Oui et non, tout dépend des méthodes employées.
La question est loin d'être simple et, dans cet article,
nous nous penchons sur le monde des « gagnants »
et des « perdants » et nous demandons qui, en fin
de compte, sont les vrais gagnants...
Bien que le mot « succès » ait plusieurs
sens selon la personne qui l'utilise, de nos jours il représente
généralement le point culminant d'une carrière
enviable. Une personne « a réussi » lorsqu'elle
possède une certaine richesse et une influence sociale.
Il semble raisonnable de supposer que la plupart des individus
aspirent à ce niveau de réussite, ne serait-ce
que pour ne plus souffrir de l'insécurité qui
va de pair avec le manque de succès. Un travail acharné
permet d'assurer son bien-être et celui de ses enfants.
Le vif désir d'arriver est la condition sine qua
non de toute progression économique au sein de notre
société. Le produit national brut d'un pays
ne représente en fait que la somme totale du labeur
d'un grand nombre d'individus dans une gamme d'activités
très diverses. La population active semblerait nettement
moins « active » sans le surcroît d'efforts
d'une large minorité de ses membres qui cherchent ainsi
à améliorer la qualité de leur vie.
Les progrès réalisés par la plupart
de ces êtres ambitieux, bien que limités, semblent
assez convaincants. Certains, tout entiers à leur dessein,
parviennent à faire de grandes choses et se propulsent
au premier rang. L'ambition dévorante n'est pas en
soi une vertu des plus admirables. Pourtant, ceux qu'elle
anime contribuent à la prospérité générale
en créant des emplois. Il est incontestable que la
soif de gloire et de pouvoir est la force cachée qui
mène à de nombreuses réalisations exceptionnelles,
que ce soit dans le domaine de la politique, de l'érudition,
de la science ou des arts.
Étant donné les avantages économiques
et sociaux qui découlent du désir de réussite,
on pourrait croire que les philosophes, attentifs aux intérêts
de l'humanité, s'attachent à le glorifier. Or,
William James, comme de nombreux penseurs, déplore
« le culte absolu rendu au dieu SUCCÈS ».

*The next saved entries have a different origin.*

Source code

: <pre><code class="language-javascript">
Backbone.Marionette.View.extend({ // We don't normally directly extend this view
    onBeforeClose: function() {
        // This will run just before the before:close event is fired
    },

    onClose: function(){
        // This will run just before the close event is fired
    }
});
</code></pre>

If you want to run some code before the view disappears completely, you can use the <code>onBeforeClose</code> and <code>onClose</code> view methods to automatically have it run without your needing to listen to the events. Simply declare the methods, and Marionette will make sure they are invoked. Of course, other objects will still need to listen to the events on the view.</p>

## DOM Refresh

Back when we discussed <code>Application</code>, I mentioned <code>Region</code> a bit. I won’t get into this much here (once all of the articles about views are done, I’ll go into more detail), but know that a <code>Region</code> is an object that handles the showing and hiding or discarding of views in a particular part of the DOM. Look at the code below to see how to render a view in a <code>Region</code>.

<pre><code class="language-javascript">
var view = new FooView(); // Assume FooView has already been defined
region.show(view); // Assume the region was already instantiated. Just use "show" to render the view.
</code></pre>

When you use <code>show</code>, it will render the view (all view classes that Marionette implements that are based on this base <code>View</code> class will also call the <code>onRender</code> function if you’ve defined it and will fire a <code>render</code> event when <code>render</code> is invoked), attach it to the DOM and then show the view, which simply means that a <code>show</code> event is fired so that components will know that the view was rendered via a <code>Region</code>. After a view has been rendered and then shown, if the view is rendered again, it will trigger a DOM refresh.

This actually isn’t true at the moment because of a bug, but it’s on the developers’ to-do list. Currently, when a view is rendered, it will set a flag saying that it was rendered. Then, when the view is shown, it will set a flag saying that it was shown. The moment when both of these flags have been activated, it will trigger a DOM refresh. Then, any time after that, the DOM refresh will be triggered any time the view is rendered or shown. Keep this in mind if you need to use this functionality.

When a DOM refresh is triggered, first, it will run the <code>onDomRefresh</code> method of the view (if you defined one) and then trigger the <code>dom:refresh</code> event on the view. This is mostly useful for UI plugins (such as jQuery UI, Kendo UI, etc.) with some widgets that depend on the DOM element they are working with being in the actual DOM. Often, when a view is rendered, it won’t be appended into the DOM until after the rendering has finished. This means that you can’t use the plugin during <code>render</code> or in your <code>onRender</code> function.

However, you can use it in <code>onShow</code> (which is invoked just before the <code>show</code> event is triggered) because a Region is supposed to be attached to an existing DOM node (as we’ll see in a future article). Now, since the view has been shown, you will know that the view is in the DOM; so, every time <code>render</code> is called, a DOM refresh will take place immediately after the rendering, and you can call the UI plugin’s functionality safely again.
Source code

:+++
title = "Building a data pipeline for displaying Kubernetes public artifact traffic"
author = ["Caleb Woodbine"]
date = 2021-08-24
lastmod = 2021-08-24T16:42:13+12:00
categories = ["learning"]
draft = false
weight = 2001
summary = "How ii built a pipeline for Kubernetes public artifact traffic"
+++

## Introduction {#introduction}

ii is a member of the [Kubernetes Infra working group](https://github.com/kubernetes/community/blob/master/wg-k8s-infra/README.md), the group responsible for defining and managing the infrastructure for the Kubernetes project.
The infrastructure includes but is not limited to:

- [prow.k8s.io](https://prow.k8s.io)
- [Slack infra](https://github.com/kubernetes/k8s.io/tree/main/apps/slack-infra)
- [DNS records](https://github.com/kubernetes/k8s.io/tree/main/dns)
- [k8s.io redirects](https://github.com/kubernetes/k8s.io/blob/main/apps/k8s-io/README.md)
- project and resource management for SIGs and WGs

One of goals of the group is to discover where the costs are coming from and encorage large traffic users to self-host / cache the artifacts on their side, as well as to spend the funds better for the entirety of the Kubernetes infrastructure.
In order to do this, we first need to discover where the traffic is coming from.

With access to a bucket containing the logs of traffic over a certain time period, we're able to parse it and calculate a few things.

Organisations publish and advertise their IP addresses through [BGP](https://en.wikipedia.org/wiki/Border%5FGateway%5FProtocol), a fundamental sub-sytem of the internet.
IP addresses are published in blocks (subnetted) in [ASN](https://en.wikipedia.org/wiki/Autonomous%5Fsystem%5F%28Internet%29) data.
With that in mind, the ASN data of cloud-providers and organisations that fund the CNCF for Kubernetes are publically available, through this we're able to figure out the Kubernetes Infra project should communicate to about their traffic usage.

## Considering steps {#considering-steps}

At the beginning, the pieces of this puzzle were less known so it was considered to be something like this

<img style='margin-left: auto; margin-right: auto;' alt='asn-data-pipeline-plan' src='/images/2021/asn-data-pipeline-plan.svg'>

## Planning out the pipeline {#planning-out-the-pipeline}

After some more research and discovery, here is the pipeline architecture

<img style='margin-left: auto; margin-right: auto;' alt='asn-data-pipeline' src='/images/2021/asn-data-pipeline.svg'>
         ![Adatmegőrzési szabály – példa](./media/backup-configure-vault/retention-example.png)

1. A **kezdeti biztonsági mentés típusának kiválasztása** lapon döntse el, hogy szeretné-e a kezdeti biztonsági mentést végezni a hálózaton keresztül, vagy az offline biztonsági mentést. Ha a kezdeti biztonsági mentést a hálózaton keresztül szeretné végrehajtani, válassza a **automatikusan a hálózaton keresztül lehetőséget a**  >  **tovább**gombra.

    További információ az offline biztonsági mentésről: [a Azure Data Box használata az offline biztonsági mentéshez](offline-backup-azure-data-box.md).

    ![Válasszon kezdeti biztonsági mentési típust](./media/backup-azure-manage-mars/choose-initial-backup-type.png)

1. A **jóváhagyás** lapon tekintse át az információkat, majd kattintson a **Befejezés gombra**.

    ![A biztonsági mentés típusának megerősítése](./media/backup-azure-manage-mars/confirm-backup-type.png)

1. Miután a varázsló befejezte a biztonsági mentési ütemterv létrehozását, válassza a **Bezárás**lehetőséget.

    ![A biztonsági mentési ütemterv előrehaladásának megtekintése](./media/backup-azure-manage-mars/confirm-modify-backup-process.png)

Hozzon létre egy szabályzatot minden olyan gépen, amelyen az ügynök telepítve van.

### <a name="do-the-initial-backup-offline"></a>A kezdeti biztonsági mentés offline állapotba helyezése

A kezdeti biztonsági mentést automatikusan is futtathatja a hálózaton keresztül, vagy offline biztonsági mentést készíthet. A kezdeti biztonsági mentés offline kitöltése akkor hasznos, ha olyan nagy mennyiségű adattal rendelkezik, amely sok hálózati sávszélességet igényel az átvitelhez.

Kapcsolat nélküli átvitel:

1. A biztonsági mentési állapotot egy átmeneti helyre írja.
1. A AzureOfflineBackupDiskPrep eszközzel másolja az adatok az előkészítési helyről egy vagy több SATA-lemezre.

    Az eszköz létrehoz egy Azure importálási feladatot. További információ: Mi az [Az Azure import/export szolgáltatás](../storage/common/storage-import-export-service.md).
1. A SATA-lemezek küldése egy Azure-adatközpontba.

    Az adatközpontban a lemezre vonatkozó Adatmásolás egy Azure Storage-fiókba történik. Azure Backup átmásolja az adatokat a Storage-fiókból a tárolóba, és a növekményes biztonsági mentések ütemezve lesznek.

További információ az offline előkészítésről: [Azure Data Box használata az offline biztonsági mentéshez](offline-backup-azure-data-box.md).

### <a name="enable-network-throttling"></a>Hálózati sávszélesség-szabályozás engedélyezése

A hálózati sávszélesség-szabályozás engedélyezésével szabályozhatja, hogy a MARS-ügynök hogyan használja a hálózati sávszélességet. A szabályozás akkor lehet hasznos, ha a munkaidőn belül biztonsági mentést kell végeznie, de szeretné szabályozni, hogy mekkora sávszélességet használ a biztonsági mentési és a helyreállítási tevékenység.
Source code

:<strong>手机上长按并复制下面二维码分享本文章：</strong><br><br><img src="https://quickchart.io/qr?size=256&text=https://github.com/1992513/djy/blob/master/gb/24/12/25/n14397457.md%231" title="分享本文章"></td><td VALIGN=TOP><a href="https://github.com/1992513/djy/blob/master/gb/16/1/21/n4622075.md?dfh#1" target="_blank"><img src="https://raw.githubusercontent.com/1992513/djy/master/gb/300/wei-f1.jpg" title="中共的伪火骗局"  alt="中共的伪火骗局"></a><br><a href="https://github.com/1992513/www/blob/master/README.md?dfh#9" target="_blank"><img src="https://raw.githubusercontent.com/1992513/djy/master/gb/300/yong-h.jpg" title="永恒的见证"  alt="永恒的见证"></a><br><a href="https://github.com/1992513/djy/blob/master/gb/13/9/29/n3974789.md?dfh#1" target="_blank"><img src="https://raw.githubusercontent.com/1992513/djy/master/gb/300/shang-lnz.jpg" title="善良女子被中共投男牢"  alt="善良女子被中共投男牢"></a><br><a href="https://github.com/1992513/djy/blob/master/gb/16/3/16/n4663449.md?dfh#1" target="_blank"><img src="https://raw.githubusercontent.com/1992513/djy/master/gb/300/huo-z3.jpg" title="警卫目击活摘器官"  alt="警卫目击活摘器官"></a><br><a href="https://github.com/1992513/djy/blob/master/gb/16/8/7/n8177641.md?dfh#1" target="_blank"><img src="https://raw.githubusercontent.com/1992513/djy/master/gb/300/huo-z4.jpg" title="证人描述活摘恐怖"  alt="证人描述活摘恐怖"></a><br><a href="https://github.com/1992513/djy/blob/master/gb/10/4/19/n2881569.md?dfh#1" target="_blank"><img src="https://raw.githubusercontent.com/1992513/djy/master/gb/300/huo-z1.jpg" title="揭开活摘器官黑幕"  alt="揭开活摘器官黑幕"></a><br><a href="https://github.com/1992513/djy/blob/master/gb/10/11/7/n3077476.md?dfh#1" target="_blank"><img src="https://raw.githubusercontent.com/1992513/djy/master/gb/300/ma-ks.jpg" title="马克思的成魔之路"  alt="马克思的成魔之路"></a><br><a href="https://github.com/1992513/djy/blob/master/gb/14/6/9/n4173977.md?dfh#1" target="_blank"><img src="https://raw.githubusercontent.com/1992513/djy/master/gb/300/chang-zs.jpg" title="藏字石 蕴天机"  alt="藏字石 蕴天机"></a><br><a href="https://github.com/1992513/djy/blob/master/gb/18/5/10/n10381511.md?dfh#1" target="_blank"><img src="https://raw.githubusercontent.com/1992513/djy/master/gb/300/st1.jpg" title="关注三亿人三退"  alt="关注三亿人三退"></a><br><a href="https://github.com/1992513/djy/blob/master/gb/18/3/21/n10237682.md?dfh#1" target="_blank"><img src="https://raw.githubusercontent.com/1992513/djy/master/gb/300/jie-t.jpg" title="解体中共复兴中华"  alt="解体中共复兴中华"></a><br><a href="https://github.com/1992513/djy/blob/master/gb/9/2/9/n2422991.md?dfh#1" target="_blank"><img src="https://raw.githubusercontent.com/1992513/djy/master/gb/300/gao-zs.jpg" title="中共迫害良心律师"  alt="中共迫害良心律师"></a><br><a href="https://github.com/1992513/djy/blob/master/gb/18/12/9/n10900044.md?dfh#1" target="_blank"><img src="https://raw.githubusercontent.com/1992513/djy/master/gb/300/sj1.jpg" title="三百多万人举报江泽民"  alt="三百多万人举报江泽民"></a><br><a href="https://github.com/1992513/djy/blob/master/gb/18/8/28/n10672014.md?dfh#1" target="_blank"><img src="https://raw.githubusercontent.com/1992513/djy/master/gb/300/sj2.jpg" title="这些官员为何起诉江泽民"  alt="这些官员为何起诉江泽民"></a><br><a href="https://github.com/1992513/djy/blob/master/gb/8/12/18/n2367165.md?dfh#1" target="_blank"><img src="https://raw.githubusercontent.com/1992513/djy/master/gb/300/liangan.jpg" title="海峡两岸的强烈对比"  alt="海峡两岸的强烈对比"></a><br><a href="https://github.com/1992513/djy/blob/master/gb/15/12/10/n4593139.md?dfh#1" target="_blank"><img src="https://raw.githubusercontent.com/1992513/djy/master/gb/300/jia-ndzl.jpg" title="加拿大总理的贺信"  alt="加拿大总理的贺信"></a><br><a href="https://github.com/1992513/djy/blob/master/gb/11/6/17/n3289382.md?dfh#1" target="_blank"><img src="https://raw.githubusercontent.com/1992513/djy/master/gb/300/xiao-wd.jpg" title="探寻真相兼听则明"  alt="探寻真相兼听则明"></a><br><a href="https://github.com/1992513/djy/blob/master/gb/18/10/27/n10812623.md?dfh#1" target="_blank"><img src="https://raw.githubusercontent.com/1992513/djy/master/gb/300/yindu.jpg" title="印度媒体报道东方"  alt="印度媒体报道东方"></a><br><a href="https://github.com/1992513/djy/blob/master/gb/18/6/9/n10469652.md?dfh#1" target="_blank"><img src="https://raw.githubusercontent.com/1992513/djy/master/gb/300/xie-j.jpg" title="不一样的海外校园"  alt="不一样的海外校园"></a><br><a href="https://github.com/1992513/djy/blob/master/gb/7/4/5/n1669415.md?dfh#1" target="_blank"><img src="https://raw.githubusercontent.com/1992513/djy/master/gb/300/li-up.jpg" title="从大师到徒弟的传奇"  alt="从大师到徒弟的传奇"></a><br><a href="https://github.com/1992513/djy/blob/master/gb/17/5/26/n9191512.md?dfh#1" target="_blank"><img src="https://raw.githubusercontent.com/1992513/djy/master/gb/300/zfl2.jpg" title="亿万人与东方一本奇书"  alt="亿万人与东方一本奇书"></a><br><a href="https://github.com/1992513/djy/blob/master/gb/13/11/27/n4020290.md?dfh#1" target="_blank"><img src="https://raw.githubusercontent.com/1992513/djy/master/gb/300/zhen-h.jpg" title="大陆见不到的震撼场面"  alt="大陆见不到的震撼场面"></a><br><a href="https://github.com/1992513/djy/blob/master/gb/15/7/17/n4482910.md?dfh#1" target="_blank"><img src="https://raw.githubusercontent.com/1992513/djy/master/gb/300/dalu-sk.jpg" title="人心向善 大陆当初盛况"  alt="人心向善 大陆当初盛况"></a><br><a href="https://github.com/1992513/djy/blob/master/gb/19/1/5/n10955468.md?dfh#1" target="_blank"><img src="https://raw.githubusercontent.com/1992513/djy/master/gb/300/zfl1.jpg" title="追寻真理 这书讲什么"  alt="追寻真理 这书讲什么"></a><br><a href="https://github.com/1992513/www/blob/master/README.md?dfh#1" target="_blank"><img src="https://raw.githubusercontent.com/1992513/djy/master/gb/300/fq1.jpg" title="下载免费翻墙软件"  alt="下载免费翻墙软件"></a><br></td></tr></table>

De son vivant, James, écrivain américain du
début du siècle, s'élevait contre le
fait que le succès soit évalué en termes
d'argent, d'influence et de possessions matérielles
alors que d'autres valeurs, notamment la force de caractère,
la sensibilité et le sens des responsabilités
sociales, étaient totalement ignorées. Aujourd'hui,
les valeurs que prône l'Amérique du Nord ne pourraient
que raviver ses inquiétudes, car ce qu'il appelle « l'interprétation
sordide » du succès, basée uniquement sur
la réussite matérielle, est la plus répandue
de nos jours. Les médias, notamment par le biais de
la publicité, proclament que rien n'est plus important
que de pouvoir étaler aux yeux de tous les signes extérieurs
du succès - maisons, voitures, vêtements, bijoux
de luxe, vacances coûteuses, etc. - l'implication étant
que quiconque ne peut mener ce train de vie se retrouve socialement
dégradé.
James craignait déjà les effets que pourrait
avoir sur la moralité une philosophie axée uniquement
sur le succès matériel. Il suffirait qu'il se
rende aujourd'hui dans une librairie pour être convaincu
que ses pires craintes se sont matérialisées.
Alors qu'à son époque il aurait pu consulter
l'ouvrage de Benjamin Franklin The Road of Wealth,
qui affirmait que la parcimonie et le travail étaient
à la base de tout avancement social, son regard ne
se poserait que sur des rangées de livres traitant
de la manière de réussir et recommandant à
leurs lecteurs de ne laisser aucun obstacle, et surtout pas
leur conscience, entraver leur ambition.
Ces livres préconisent à chaque page le bluff,
l'intimidation et la manipulation pour réussir une
carrière. Quelques titres suffisent pour donner une
idée de leur nature : Gagner dans l'entreprise ;
Assurez-vous de gagner ; Pouvoir et politique ;
Les chemins vers la puissance ; Lisez vos adversaires
à livre ouvert.
La vie n'est pas un jeu sanctionné par des
victoires
ou des défaites
Il est intéressant de noter que les termes qui reviennent
le plus souvent dans ces titres, « réussir »,
« vainqueur », reflètent fidèlement
l'idée que se fait le monde contemporain du processus
de la réussite. Il s'agit de « l'emporter »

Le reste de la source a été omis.